_Data records_
***

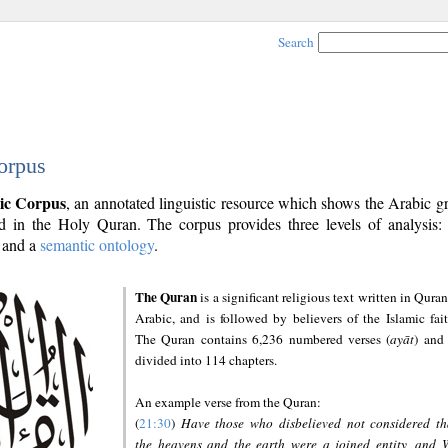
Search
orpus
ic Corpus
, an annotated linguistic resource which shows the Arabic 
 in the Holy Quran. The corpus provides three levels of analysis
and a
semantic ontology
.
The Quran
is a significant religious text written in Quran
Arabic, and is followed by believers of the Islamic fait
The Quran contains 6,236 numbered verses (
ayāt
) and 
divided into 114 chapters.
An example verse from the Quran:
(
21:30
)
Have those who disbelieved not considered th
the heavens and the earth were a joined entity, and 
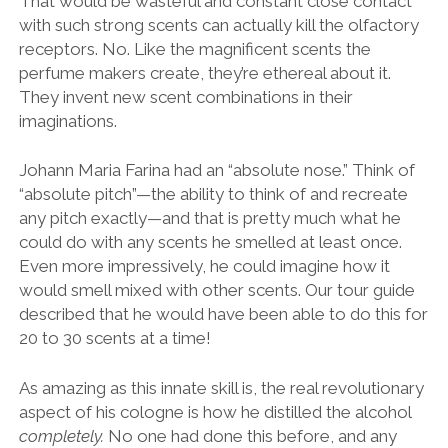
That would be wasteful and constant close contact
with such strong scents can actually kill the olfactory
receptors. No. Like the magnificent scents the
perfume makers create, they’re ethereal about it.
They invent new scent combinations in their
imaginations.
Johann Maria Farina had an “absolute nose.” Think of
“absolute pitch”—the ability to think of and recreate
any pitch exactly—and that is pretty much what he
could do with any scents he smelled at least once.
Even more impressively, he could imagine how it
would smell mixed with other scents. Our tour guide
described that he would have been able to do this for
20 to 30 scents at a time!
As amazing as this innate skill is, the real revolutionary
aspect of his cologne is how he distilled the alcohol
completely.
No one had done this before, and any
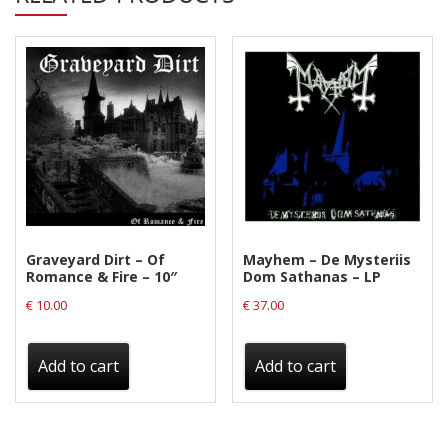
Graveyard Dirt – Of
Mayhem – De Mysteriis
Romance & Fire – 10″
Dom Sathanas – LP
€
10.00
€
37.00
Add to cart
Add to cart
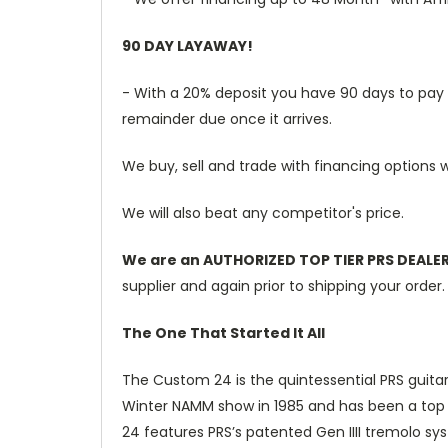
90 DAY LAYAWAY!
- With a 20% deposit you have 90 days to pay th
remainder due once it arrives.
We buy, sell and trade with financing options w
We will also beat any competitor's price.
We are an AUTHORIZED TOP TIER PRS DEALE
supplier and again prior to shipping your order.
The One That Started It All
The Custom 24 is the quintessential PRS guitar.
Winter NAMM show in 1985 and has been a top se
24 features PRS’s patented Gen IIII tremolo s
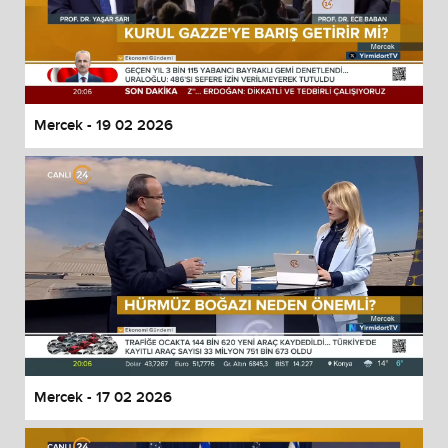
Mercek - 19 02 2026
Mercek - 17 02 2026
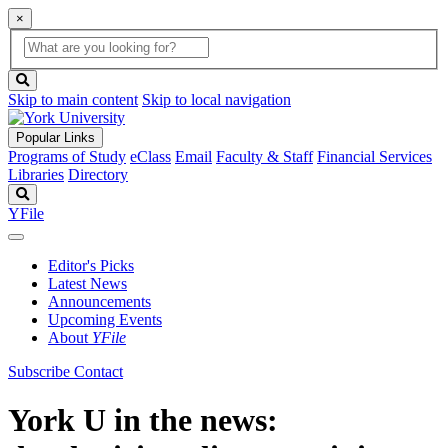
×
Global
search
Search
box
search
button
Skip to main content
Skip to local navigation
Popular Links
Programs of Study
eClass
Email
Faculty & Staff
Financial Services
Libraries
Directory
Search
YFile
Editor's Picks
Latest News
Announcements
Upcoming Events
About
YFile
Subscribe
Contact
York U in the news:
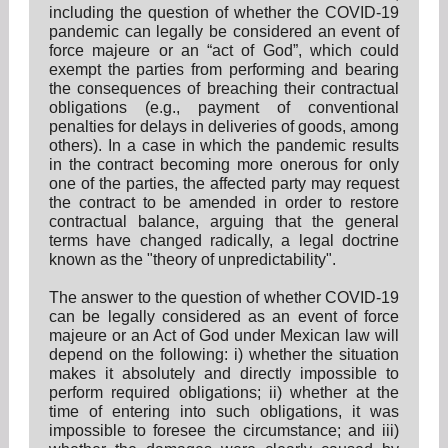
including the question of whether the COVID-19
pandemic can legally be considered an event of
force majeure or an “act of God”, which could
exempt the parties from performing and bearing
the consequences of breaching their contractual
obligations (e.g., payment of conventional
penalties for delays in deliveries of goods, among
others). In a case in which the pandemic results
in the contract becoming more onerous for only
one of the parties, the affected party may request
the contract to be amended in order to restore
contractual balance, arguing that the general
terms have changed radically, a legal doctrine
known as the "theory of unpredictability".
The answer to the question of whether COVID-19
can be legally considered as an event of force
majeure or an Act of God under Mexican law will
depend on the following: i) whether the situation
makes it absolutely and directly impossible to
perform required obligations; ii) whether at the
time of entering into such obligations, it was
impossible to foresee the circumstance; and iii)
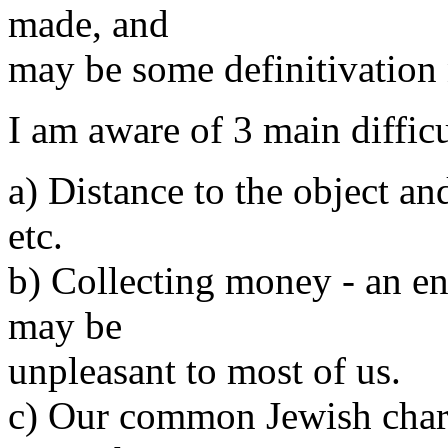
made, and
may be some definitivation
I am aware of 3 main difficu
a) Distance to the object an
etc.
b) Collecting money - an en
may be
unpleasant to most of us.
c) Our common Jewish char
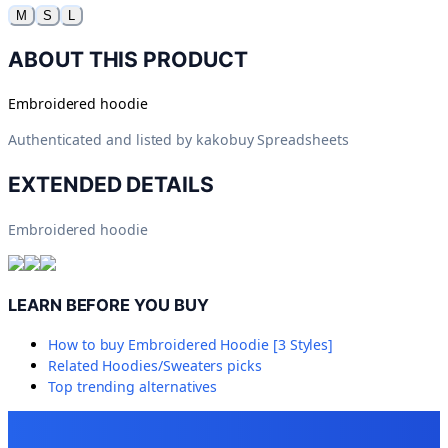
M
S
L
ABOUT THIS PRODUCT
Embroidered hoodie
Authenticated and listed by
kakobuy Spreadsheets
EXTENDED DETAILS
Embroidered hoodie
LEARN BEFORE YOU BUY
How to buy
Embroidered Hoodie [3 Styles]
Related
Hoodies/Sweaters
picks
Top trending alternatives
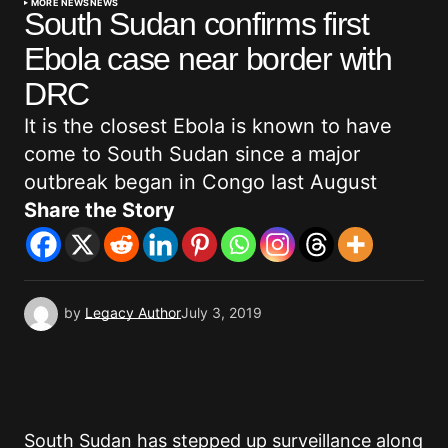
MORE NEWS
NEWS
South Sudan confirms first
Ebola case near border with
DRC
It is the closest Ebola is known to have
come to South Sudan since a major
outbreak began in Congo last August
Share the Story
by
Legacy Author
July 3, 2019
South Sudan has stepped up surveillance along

***

_What the task requires_
Show each line of the records that contains the word "scents".

_Your response_
with such strong scents can actually kill the olfactory
receptors. No. Like the magnificent scents the
could do with any scents he smelled at least once.
would smell mixed with other scents. Our tour guide
20 to 30 scents at a time!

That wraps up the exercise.